5. Les pieds et les mains.

Les extrémités du corps ont une sensibilité différente à chacun, mais en règle général, vous aurez toujours plus froid aux mains et aux pieds que le reste de votre corps. C’est pour cela qu’il est très important de bien choisir son équipement. Là encore, la matière de vos gants déterminera son usage. Néoprène pour les conditions humide, Winstopper pour le froid, et Gore-tex pour les deux.

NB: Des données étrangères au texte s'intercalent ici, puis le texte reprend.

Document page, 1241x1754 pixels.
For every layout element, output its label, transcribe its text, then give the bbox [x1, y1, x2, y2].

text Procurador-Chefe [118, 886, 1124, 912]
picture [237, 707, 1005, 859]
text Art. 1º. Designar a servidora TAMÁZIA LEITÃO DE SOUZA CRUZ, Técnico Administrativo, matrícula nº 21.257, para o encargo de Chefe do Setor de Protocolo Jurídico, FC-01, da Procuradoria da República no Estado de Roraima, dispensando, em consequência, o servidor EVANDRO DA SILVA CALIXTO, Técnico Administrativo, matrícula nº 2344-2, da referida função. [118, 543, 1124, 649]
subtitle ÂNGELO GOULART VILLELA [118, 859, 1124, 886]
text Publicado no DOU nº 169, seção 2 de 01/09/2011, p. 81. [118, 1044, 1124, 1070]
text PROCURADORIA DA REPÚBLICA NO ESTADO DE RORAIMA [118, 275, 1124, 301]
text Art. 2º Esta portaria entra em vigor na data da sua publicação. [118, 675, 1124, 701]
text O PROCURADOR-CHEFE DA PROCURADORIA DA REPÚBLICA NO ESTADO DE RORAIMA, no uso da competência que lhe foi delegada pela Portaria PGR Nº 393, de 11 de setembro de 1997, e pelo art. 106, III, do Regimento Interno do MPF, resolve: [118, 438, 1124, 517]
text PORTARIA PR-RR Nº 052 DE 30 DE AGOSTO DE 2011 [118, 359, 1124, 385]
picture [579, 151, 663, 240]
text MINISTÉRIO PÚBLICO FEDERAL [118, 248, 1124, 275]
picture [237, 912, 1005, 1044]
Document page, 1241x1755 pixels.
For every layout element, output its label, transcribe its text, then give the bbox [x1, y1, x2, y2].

En condition humide, pour avoir tout essayé, l’eau finira toujours par rentrer au bout d’un moment par le haut de vos sur-chaussures. Alors, en mettant votre collant sur votre surchaussure et non dedans, ça évitera que l’eau glisse sur vos jambes directement dans vos chaussures.

Conclusion…

On n’a pas tous la même résistance face aux conditions extrêmes. C’est pourquoi même avec un super équipement, si vous ne supportez pas le froid ou la pluie, cela ne vous transformera pas en véritable. Mais du moins cela peut y contribuer et vous permettre d’être réactif et de vous permettre de moins subir cette partie de l’année qui reste, comme je l’ai déjà dit, très importante pour la suite de votre saison.